Jane Musgrave, The Palm Beach Post 

The legal battle between between Lois and Paul Pope — one of Palm Beach County’s most famously dysfunctional mother-son duos — has heated up again and this time guns are involved. Having followed a court order to stay clear of his well-known philanthropist mother for two years, Paul Pope today filed a petition in Palm Beach County Circuit Court, asking a judge to lift a restriction that prevents him from possessing firearms.

Paul Pope in 2010. (Post file photo)

The restriction was imposed in 2013 when his 82-year-old mother, the widow of National Enquirer founder Generoso Pope, got a restraining order against him. Claiming it is a violation of his Second Amendment right to keep and bear arms, Pope, 47, of Delray Beach wants County Court Judge Reginald Corlew to give him his guns back. In the petition, Pope notes that he has not violated the restraining order. Further, he said, he needs to protect his family.

“Paul Pope remains concerned that a Kidnapping and Ransom Policy of Insurance was issued or applied for in connection with his children,” wrote his attorney Mike Pike. “Thus, part of the relief requested herein is to allow Paul Pope to maintain a firearm for protection just like any other American citizen is permitted to do under the U.S. Constitution.”

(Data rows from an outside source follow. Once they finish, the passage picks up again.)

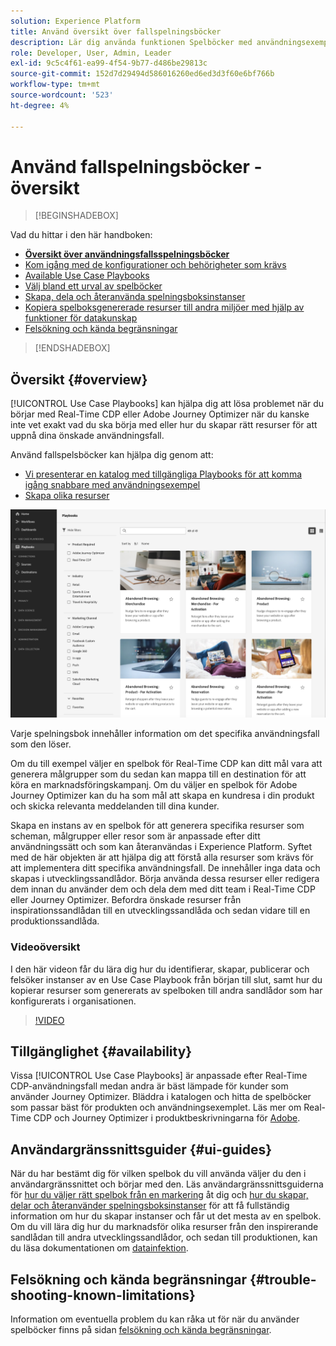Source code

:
 ```yaml
---
solution: Experience Platform
title: Använd översikt över fallspelningsböcker
description: Lär dig använda funktionen Spelböcker med användningsexempel i Experience Platform för att komma igång med olika användningsområden för marknadsföring
role: Developer, User, Admin, Leader
exl-id: 9c5c4f61-ea99-4f54-9b77-d486be29813c
source-git-commit: 152d7d29494d586016260ed6ed3d3f60e6bf766b
workflow-type: tm+mt
source-wordcount: '523'
ht-degree: 4%

---
```


# Använd fallspelningsböcker - översikt

>[!BEGINSHADEBOX]

Vad du hittar i den här handboken:

* **[Översikt över användningsfallsspelningsböcker](#overview)**
* [Kom igång med de konfigurationer och behörigheter som krävs](/help/use-case-playbooks/playbooks/get-started.md)
* [Available Use Case Playbooks](/help/use-case-playbooks/playbooks/playbooks-list.md)
* [Välj bland ett urval av spelböcker](/help/use-case-playbooks/playbooks/choose.md)
* [Skapa, dela och återanvända spelningsboksinstanser](/help/use-case-playbooks/playbooks/create-share-reuse.md)
* [Kopiera spelboksgenererade resurser till andra miljöer med hjälp av funktioner för datakunskap](/help/use-case-playbooks/playbooks/data-awareness.md)
* [Felsökning och kända begränsningar](troubleshooting.md)

>[!ENDSHADEBOX]

## Översikt {#overview}

[!UICONTROL Use Case Playbooks] kan hjälpa dig att lösa problemet när du börjar med Real-Time CDP eller Adobe Journey Optimizer när du kanske inte vet exakt vad du ska börja med eller hur du skapar rätt resurser för att uppnå dina önskade användningsfall.

Använd fallspelsböcker kan hjälpa dig genom att:

* [Vi presenterar en katalog med tillgängliga Playbooks för att komma igång snabbare med användningsexempel](../playbooks/playbooks-list.md)
* [Skapa olika resurser](../playbooks/create-share-reuse.md)

![Visa alla spelböcker](/help/use-case-playbooks/assets/playbooks/overview/playbooks-landing-page.png)

Varje spelningsbok innehåller information om det specifika användningsfall som den löser.

Om du till exempel väljer en spelbok för Real-Time CDP kan ditt mål vara att generera målgrupper som du sedan kan mappa till en destination för att köra en marknadsföringskampanj. Om du väljer en spelbok för Adobe Journey Optimizer kan du ha som mål att skapa en kundresa i din produkt och skicka relevanta meddelanden till dina kunder.

Skapa en instans av en spelbok för att generera specifika resurser som scheman, målgrupper eller resor som är anpassade efter ditt användningssätt och som kan återanvändas i Experience Platform. Syftet med de här objekten är att hjälpa dig att förstå alla resurser som krävs för att implementera ditt specifika användningsfall. De innehåller inga data och skapas i utvecklingssandlådor. Börja använda dessa resurser eller redigera dem innan du använder dem och dela dem med ditt team i Real-Time CDP eller Journey Optimizer. Befordra önskade resurser från inspirationssandlådan till en utvecklingssandlåda och sedan vidare till en produktionssandlåda.

### Videoöversikt

I den här videon får du lära dig hur du identifierar, skapar, publicerar och felsöker instanser av en Use Case Playbook från början till slut, samt hur du kopierar resurser som genererats av spelboken till andra sandlådor som har konfigurerats i organisationen.

>[!VIDEO](https://video.tv.adobe.com/v/3427058/?learn=on)

## Tillgänglighet {#availability}

Vissa [!UICONTROL Use Case Playbooks] är anpassade efter Real-Time CDP-användningsfall medan andra är bäst lämpade för kunder som använder Journey Optimizer. Bläddra i katalogen och hitta de spelböcker som passar bäst för produkten och användningsexemplet. Läs mer om Real-Time CDP och Journey Optimizer i produktbeskrivningarna för [Adobe](https://helpx.adobe.com/legal/product-descriptions.html).

## Användargränssnittsguider {#ui-guides}

När du har bestämt dig för vilken spelbok du vill använda väljer du den i användargränssnittet och börjar med den. Läs användargränssnittsguiderna för [hur du väljer rätt spelbok från en markering](/help/use-case-playbooks/playbooks/choose.md) åt dig och [hur du skapar, delar och återanvänder spelningsboksinstanser](/help/use-case-playbooks/playbooks/create-share-reuse.md) för att få fullständig information om hur du skapar instanser och får ut det mesta av en spelbok. Om du vill lära dig hur du marknadsför olika resurser från den inspirerande sandlådan till andra utvecklingssandlådor, och sedan till produktionen, kan du läsa dokumentationen om [datainfektion](/help/use-case-playbooks/playbooks/data-awareness.md).

## Felsökning och kända begränsningar {#trouble-shooting-known-limitations}

Information om eventuella problem du kan råka ut för när du använder spelböcker finns på sidan [felsökning och kända begränsningar](/help/use-case-playbooks/playbooks/troubleshooting.md).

Attorneys representing Lois Pope, who owns a $16.2 million oceanfront home in Manalapan, weren’t immediately available for comment.

In the petition, Pope also claims that the restraining order, which was based on allegations that he was threatening and harassing his mother, was just a ruse to keep him from publishing a tell-all book about the fortune his father amassed while building his publishing empire, possible discrepancies in the assets he left behind and other family secrets.

While Lois Pope was interviewed for the book he has tentatively titled “Confessions of a Rich Kid from Hell,” she later withdrew her permission and cooked up the restraining order as a way to stop its publication, Pike wrote.

This, he said, is further reason to modify the restraining order. “The state of Florida does not have a legitimate interest in whether Paul Pope discloses the Pope Family secrets or whether Ms. Pope will be embarrassed by such disclosure,” Pike wrote. “Even assuming a reasonable objective exists… this court’s order prohibiting Pope Paul from his constitutional right to bear arms is not reasonable related to that objective.”

State prosecutors ultimately dropped a stalking charge against him after he agreed to the restraining order. In the petition, Pike lists the various lawsuits that have punctuated the mother-son relationship. But, he notes, until two years ago, no allegations of physical harm were raised. “The constant underlying theme of each and every action between the parties is money and has always been money,” Pike wrote.